Caesars also has the advantage of easy access to a transit system it didn’t have to build, the Las Vegas Convention and Visitors Authority-owned Las Vegas Monorail. If a major portion of the gaming industry’s future is in group sales for conventions and trade shows, Caesars is all set: There’s a Monorail stop at the massive Las Vegas Convention Center and the company’s not-even-broken-in Caesars Forum.

MGM’s acquisition of The Cosmopolitan gives it 3,000 recently renovated rooms right near where MGM had envisioned another hotel tower.

Remember the Harmon Hotel, the 400-room building with an additional 267 condominium residences and a spa?

It was the last planned property at CityCenter, but it was doomed by construction defects and unceremoniously dismantled instead of being imploded like so many classic Vegas resorts. A court case in a civil lawsuit relieved both MGM and its contractor of paying what probably would have been a nine-figure settlement.

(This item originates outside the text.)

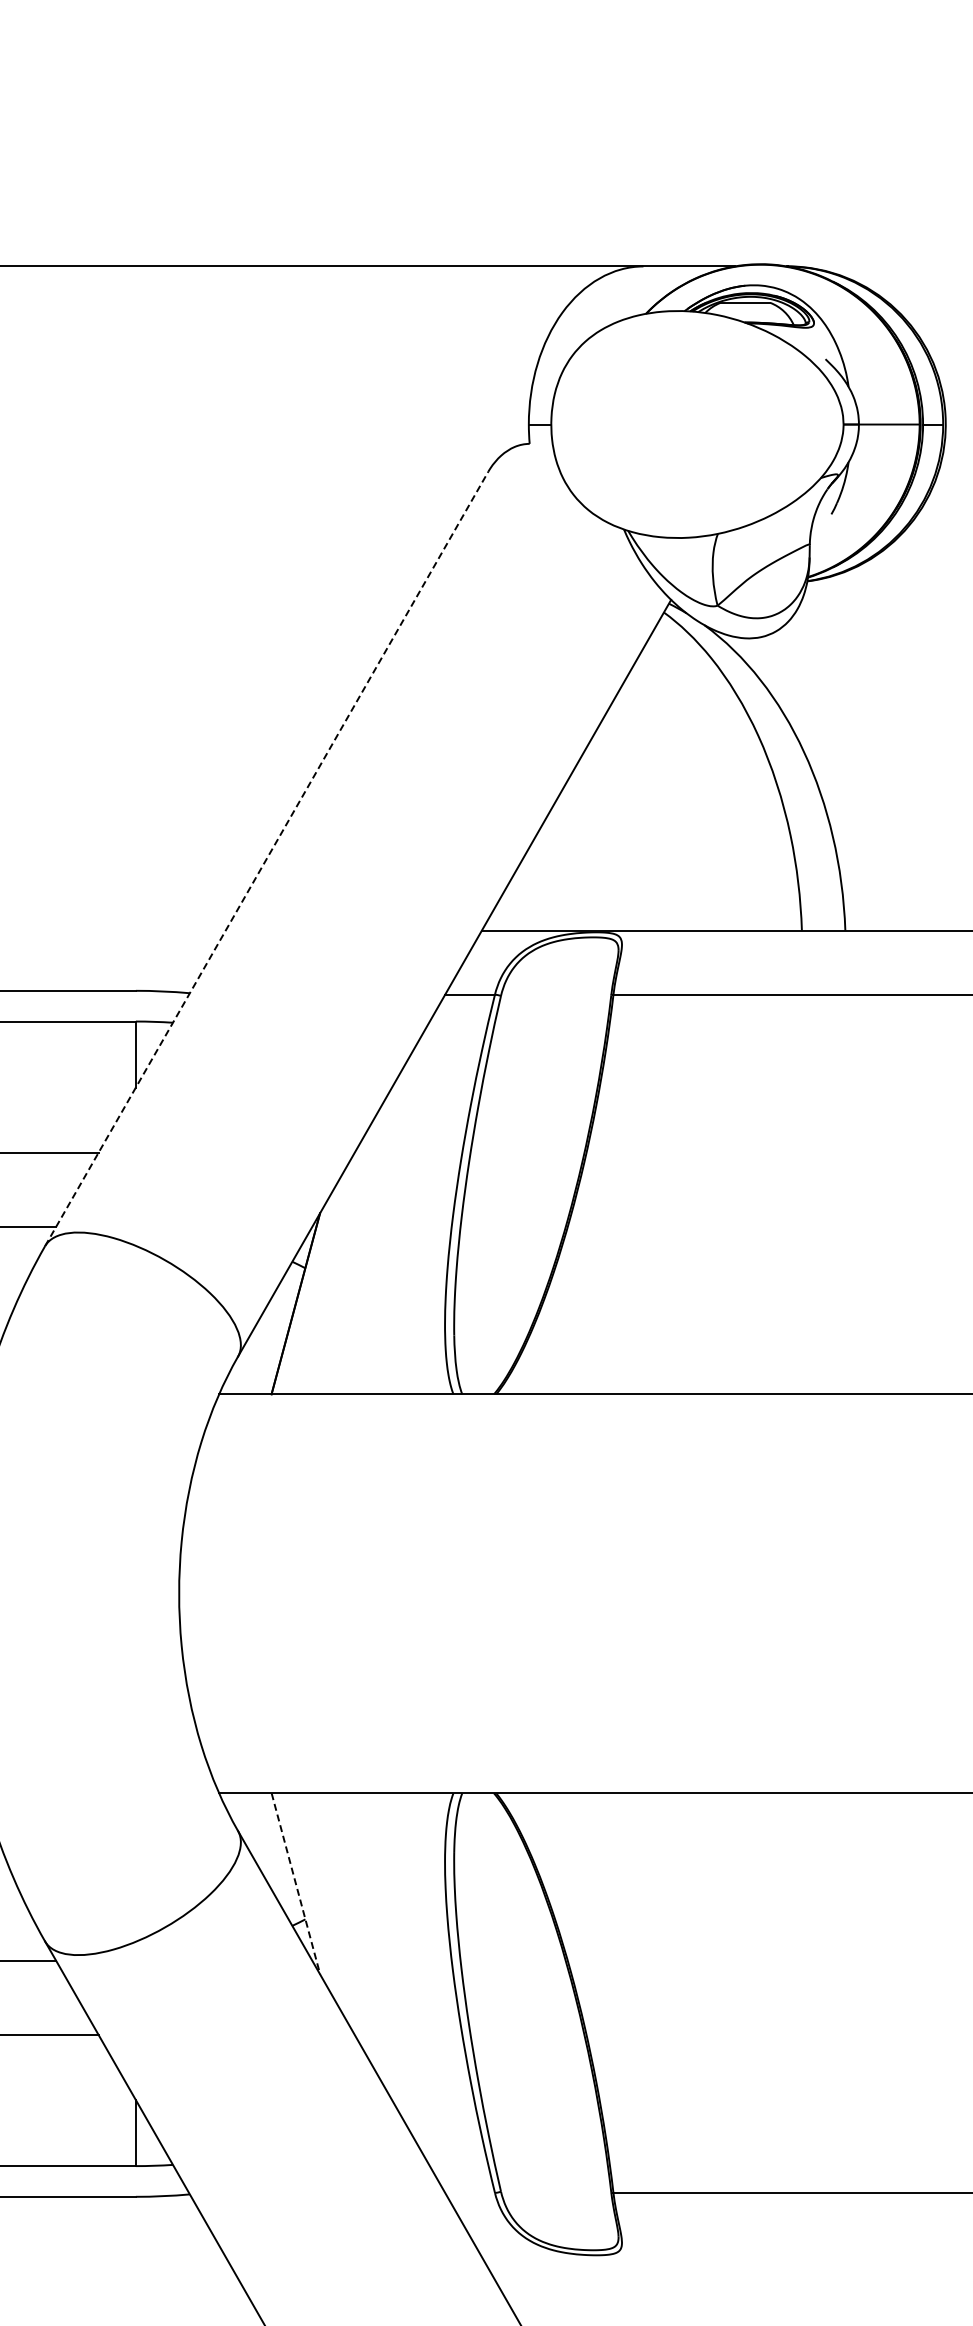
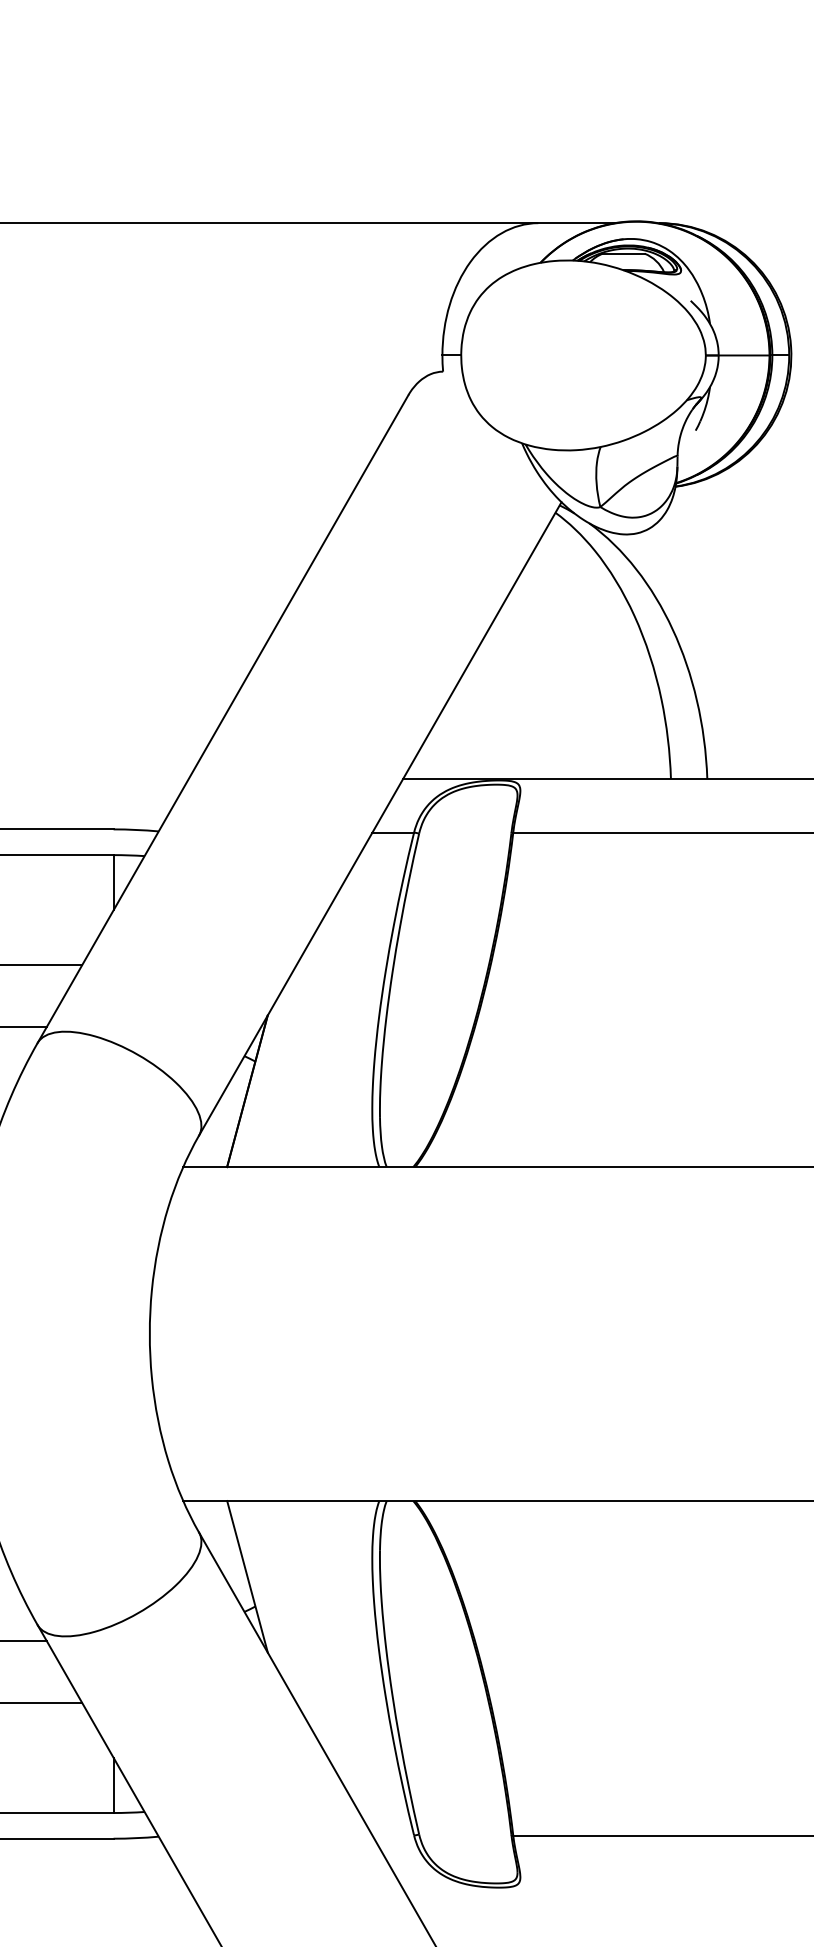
line: (266, 858) -> (222, 718), dashed -> solid
line: (295, 1883) -> (247, 1576), dashed -> solid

One other outcome of MGM’s purchase is that it blocked a potential new Strip competitor. It’s been well-reported that a potential buyer for a place on the Strip is Hard Rock International, a gaming company owned by Florida’s Seminole Indian Tribe.

The Seminoles are looking to make a bid to be the third tribal entity to take up residency in Las Vegas, but they want to be on Las Vegas Boulevard, unlike the off-Strip Virgin Hotels Las Vegas — casino operated by Mohegan Gaming and Entertainment — and the Palms, being purchased by the San Manuel Band of Mission Indians of California. Incidentally, the San Manuel group made a big move this month, hiring a former MGM executive, Cynthia Kiser Murphey, as its general manager once that transaction closes later this year.

As luck would have it, the CEOs of Hard Rock International, Jim Allen, and MGM, Bill Hornbuckle, will join Wynn Resorts Ltd. CEO Matt Maddox on the same stage Wednesday for a panel discussion on gaming issues at the Global Gaming Expo.